# [Task goal]
Would you copy every line of the listing below that includes the word "Unida"?

══════════

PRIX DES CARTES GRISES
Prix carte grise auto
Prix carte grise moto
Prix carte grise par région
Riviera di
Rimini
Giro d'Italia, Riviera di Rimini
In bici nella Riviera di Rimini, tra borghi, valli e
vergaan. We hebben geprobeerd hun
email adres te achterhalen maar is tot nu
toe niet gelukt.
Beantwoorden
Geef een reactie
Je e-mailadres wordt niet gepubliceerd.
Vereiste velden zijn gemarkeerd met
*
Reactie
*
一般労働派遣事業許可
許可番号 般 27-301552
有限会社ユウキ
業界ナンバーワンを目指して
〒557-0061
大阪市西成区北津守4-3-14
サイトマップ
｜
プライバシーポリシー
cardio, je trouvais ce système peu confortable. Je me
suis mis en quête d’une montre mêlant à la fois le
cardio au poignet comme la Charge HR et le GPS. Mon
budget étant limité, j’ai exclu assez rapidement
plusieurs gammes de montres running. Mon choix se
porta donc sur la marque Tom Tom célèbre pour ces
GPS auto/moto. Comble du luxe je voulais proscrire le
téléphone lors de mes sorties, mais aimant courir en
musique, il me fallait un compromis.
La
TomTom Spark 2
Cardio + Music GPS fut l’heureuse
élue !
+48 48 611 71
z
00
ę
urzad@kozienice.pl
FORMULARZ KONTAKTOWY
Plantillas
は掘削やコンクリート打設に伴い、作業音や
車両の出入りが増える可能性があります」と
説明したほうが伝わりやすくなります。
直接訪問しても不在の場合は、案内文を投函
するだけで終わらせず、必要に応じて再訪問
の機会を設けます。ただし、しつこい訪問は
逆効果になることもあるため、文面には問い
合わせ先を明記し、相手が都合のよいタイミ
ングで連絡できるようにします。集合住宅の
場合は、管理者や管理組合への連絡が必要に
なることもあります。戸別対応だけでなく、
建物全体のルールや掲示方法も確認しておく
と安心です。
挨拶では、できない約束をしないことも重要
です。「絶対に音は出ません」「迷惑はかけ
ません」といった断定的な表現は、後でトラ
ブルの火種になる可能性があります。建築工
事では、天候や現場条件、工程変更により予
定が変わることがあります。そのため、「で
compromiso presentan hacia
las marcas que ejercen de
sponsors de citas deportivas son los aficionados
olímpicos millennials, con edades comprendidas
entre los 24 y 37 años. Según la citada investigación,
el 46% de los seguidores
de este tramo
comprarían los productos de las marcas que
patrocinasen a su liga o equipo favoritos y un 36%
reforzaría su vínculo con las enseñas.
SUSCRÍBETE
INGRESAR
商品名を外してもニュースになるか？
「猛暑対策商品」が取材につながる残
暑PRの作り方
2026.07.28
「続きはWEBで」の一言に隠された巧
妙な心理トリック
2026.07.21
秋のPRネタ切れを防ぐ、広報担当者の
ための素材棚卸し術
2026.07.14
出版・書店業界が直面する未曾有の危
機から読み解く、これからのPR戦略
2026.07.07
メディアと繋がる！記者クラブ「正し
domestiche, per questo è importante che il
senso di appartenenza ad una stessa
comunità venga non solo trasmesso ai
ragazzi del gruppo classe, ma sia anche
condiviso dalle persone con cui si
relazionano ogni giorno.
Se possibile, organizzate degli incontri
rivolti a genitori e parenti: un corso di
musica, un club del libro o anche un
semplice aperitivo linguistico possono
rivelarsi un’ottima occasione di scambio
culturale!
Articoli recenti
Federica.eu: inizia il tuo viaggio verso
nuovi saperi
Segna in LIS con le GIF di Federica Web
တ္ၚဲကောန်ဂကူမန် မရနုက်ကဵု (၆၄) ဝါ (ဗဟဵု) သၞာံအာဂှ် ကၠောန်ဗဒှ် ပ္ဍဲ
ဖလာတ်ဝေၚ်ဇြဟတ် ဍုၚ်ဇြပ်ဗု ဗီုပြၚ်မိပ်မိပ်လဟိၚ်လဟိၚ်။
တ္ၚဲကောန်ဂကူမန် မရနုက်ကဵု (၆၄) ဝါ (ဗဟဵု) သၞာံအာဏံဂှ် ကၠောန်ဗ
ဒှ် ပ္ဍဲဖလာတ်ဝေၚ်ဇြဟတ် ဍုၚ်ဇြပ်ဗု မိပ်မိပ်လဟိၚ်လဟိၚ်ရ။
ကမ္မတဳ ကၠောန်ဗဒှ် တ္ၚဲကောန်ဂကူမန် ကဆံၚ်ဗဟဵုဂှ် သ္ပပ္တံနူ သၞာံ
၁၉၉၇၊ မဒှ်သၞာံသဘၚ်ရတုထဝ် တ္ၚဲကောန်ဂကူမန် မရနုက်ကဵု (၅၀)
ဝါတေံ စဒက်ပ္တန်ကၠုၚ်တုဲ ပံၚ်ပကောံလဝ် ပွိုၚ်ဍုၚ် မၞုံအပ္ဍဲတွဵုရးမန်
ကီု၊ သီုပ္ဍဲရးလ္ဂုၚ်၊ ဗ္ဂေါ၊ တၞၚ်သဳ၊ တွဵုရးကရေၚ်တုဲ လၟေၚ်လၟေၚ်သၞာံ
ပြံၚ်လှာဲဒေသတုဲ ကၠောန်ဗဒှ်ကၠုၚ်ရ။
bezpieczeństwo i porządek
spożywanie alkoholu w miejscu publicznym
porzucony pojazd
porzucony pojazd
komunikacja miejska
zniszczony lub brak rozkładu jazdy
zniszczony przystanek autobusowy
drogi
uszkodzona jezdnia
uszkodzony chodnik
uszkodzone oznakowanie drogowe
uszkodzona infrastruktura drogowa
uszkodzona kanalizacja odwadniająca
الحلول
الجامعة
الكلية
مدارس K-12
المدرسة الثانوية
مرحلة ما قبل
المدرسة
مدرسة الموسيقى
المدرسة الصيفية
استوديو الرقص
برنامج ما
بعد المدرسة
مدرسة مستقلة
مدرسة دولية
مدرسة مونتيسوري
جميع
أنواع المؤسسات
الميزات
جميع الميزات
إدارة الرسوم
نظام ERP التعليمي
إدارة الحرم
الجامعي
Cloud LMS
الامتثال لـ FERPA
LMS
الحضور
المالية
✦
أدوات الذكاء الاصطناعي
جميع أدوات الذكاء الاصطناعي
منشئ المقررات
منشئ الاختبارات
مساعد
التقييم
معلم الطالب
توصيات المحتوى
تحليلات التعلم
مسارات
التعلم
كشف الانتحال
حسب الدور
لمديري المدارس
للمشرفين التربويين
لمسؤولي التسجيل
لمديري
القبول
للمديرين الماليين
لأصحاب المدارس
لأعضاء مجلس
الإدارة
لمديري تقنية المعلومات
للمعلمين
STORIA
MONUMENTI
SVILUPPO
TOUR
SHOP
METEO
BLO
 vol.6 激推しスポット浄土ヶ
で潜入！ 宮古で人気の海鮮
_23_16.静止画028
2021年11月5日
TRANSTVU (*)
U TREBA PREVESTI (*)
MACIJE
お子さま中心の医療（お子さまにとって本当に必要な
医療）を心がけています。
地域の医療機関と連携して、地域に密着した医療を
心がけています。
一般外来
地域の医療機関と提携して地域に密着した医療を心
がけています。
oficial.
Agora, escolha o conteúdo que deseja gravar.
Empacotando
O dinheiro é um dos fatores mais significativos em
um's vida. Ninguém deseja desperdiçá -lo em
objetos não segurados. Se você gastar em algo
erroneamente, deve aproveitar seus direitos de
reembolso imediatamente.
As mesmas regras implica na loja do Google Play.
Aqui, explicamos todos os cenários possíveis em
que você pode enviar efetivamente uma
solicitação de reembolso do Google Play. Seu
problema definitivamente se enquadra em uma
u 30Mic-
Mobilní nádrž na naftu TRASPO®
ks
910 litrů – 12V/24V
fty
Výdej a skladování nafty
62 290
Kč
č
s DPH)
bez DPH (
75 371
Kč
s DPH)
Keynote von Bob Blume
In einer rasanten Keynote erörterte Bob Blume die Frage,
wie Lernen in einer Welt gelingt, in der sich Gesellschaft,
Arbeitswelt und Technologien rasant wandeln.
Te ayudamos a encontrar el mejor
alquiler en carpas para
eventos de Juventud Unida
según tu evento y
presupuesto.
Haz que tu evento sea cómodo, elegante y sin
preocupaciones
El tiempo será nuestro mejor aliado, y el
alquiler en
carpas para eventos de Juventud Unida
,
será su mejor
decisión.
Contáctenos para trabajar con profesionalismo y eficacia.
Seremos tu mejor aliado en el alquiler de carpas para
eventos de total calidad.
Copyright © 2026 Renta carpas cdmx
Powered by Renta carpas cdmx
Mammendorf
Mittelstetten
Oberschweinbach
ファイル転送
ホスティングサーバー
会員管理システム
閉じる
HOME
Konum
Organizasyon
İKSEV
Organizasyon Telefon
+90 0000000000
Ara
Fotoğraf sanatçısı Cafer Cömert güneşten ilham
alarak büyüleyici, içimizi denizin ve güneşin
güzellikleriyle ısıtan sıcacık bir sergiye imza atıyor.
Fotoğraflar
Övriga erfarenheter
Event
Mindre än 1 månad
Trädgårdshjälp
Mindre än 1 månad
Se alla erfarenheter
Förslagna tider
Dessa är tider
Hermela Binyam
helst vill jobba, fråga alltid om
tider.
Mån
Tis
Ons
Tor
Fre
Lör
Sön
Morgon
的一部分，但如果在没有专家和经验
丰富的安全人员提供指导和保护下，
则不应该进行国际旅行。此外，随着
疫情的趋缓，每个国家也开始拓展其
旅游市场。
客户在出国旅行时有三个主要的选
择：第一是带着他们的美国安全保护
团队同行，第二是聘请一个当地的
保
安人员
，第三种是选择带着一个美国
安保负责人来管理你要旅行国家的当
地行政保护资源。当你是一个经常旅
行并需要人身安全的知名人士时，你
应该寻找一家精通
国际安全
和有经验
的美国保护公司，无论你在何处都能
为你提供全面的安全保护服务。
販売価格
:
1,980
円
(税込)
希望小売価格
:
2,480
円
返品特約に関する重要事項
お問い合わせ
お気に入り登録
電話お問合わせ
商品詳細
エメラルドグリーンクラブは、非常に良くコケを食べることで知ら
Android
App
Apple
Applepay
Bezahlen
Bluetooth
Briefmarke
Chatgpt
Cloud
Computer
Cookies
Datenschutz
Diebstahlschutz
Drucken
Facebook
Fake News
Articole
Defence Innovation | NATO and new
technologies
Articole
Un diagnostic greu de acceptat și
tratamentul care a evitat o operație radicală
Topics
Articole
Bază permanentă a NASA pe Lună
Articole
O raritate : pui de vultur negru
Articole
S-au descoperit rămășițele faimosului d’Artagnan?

══════════

# [Output for this exercise]
eventos de Juventud Unida
carpas para eventos de Juventud Unida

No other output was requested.